I was struck by the friendliness of the locals, mostly long-legged, slim-built men. (Women keep a lower profile.) They say it’s their excellent home-grown, healthy diet – and the cycling. The Eritreans are Africa’s champs. But their footballers, nicknamed the Red Sea Boys, haven’t yet qualified for FIFA finals or the Africa Cup of Nations.

They’d all heard of the Russian writer Alexander Pushkin, a great-grandson of Abram Gannibal, who was allegedly taken as a slave from (then) Abyssinia and presented to Tsar Peter in Russia, who then raised him as his godson. There’s a fine statue of Pushkin, with his dark curly hair, in Memorial Park.Russian and Eritrean dignitaries opened it with aplomb, forging close cultural ties.

Close business ties have clearly been forged between Eritrea and the Chinese, who are currently building an Expo business park, near an Italian and a German development.

Driving out of town, ageing concrete Mussolini-built suspension bridges have been replaced by new ones donated by South Korea, and (Libyan) oil tankers traverse the waters night and day. The minerals mined from the mountains, by workers including Zambians, Zimbabweans and South Africans, are managed by Canadian and Australian companies.

Eritrea is developing with growing international help but poverty and food insecurity is widespread. Their white marble might sell well to countries like Italy and modern powers such as China might feature prominently – the government gave them land to build their embassy – but the country needs so much more input into the key natural resources that include natural gas, gold, copper, oil, zinc and potash. Almost 70% of the country is covered by the greenstone belt of Eritrea that has deposits of precious metals and volcanic massive sulfide (VMS).

Wooing tourists

Eritrea is courting tourism, although you need a Travel Permit for Foreigners from the Tourism Service Centre (next to the Sweet Asmara Café in Harnet Avenue) if you want to go outside Asmara.

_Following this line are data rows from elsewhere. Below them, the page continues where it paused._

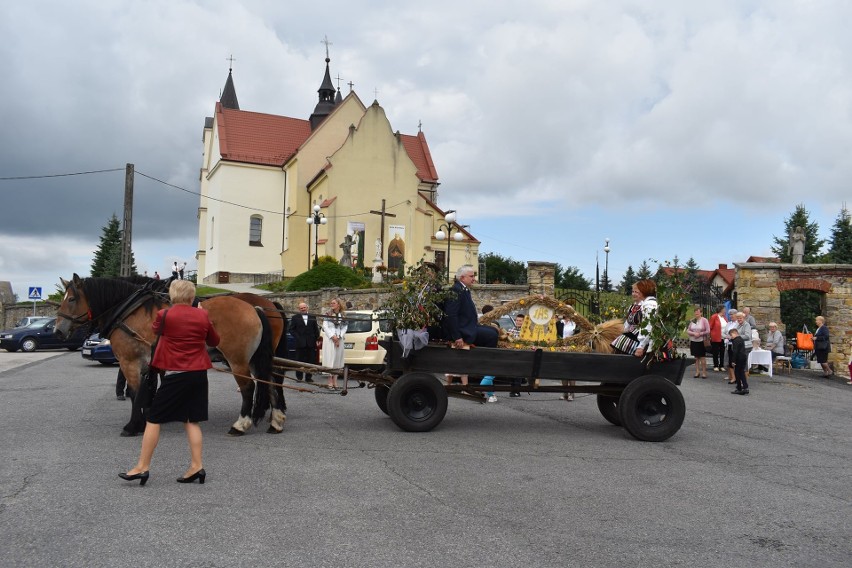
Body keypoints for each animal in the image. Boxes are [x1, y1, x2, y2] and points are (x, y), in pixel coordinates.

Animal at [54, 276, 286, 434]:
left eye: (72, 299)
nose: (57, 330)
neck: (129, 310)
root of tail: (256, 308)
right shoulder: (150, 362)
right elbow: (149, 390)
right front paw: (150, 416)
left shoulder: (129, 361)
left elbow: (135, 392)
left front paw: (133, 425)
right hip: (256, 359)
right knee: (270, 382)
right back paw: (275, 420)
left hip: (237, 359)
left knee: (249, 388)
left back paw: (241, 424)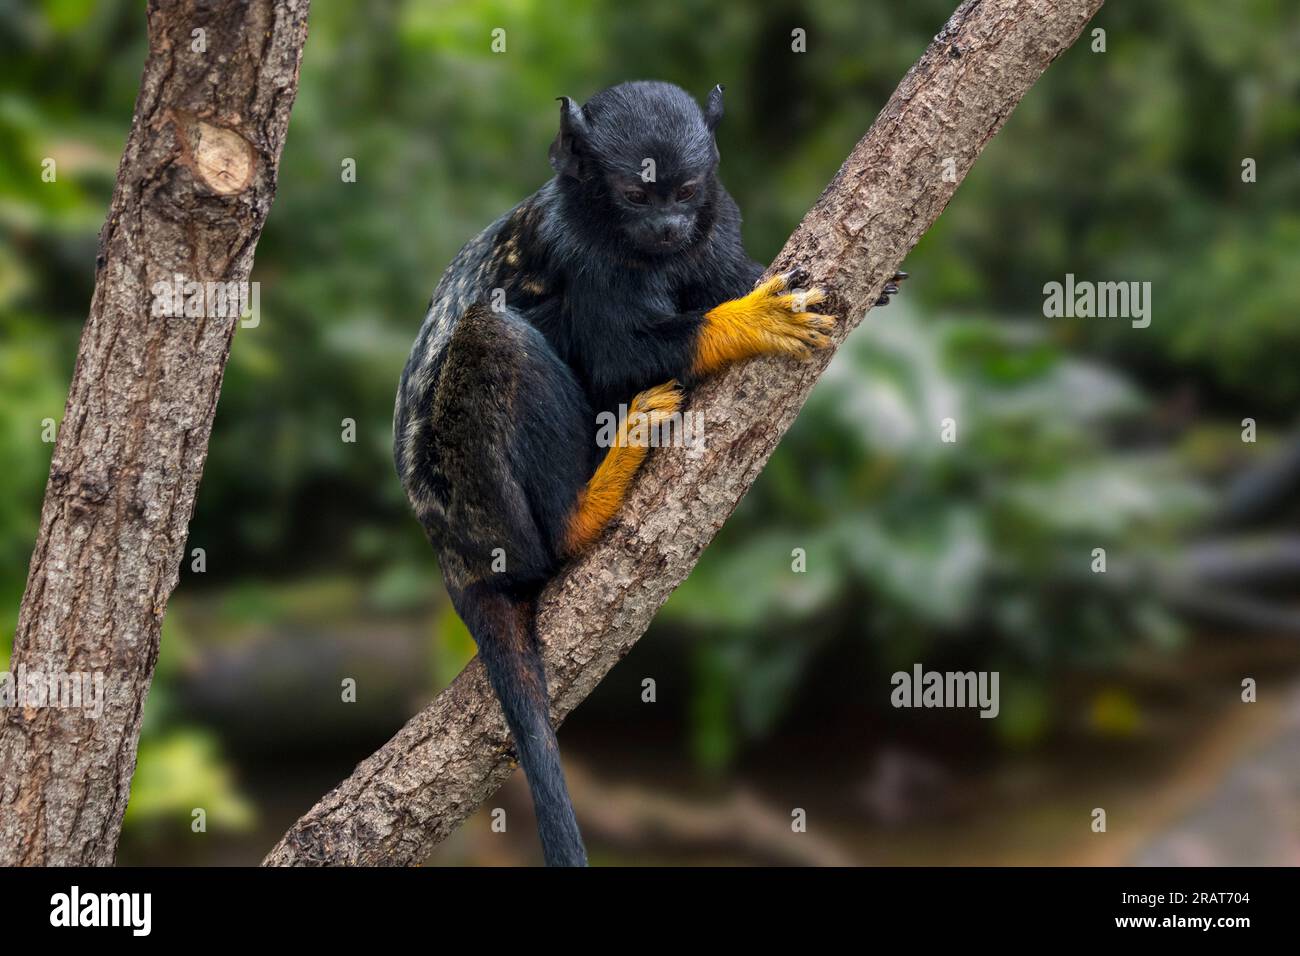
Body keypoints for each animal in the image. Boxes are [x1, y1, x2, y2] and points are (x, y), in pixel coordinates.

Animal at [392, 82, 904, 868]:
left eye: (685, 191)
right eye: (637, 195)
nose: (666, 227)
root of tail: (453, 555)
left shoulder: (717, 221)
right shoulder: (584, 255)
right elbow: (619, 356)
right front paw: (747, 322)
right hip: (482, 505)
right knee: (494, 333)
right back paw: (584, 509)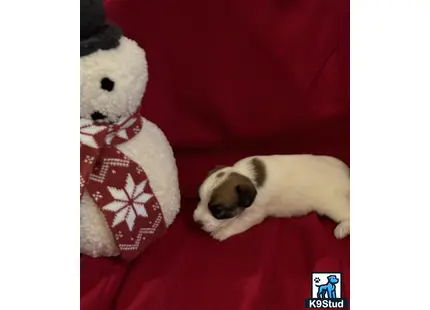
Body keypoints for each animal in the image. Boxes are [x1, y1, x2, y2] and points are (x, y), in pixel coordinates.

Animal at [194, 155, 350, 242]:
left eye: (218, 210)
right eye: (199, 199)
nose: (197, 222)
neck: (246, 176)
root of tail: (346, 175)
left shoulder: (254, 214)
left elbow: (237, 223)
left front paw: (222, 232)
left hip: (331, 204)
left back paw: (342, 228)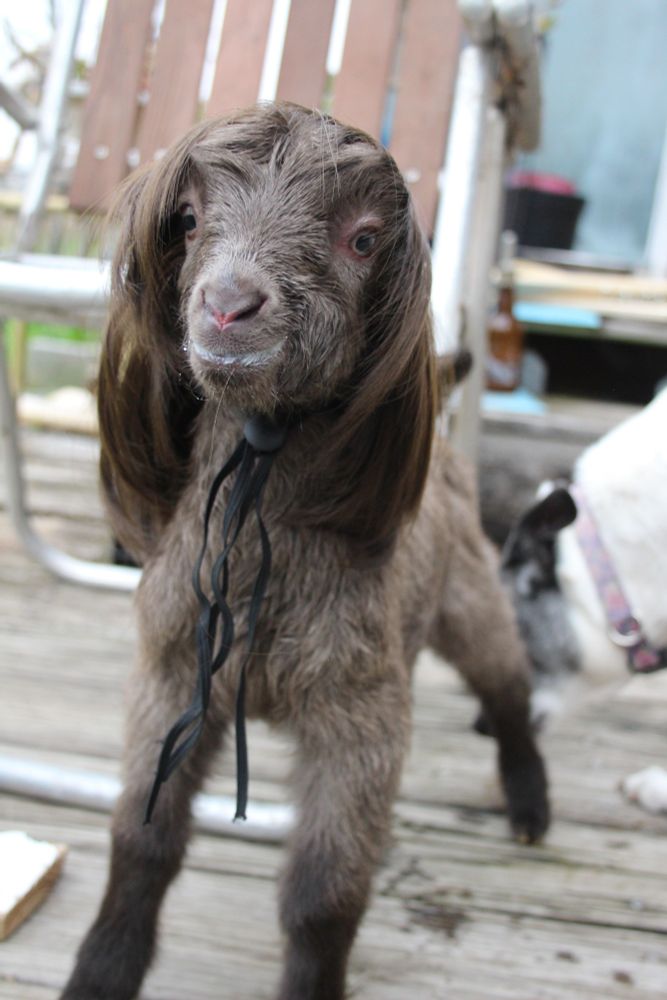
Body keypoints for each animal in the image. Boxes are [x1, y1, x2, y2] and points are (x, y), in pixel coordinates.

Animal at [61, 103, 548, 1000]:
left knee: (505, 683)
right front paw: (101, 973)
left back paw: (530, 803)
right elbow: (142, 841)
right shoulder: (173, 673)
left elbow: (324, 895)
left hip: (468, 593)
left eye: (362, 239)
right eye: (188, 220)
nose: (228, 306)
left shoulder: (360, 712)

There is plenty for tourists to enjoy: archaeology, mountaineering, diving for wrecks on the Red Sea, trekking, interesting hotels, wild camel rides in the desert, watching lazy monkeys sunbathing on the hot tar of mountain roads, great seafood, spicy honey, livestock markets in small roadside villages, unusual outposts.

Asmara is an easily manageable, small city for visitors. There are interesting markets to visit, mosques, churches (the religion here is roughly 50/50 Christian and Muslim), mellow coffee shops, and the outdoor Tank Graveyard containing rusting war tanks, aircraft and vehicles from various Ethiopian/Eritrean wars, piled in a field where sheep and goats graze.

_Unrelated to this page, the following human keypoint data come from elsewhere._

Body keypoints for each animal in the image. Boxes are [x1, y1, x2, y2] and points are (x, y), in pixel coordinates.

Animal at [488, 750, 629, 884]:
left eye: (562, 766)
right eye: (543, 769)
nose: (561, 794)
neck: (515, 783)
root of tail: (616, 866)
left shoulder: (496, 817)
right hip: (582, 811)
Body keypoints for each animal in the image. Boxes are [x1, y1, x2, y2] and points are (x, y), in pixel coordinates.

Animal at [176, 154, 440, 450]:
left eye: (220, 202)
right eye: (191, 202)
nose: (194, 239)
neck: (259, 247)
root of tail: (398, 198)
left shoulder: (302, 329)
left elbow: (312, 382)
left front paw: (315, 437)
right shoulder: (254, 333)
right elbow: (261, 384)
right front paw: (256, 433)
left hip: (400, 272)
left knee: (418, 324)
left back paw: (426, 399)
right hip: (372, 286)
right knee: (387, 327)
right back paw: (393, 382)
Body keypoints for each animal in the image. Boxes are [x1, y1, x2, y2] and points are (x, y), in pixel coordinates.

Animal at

There’s an elaborate theatre and opera house built in 1918, and the extraordinary 1938 stadium, Bahti-Meskerem, where the President addresses his people for hours, and music shows and games of football fill in. And there are other architectural gems, including eight cinemas preserved in the sun but now on a permanent interval. I had a guide referred to me by my London greengrocer, who is from Asmara, take me round, and I felt I was very welcome.

As he drove me to the airport to go home on the absurdly early 4am flight to Dubai, the airport road was packed with people walking back to town at 2am. They’d all gone to watch the Arsenal/Chelsea game live on the airport café’s television. It seems that certain things are the same worldwide.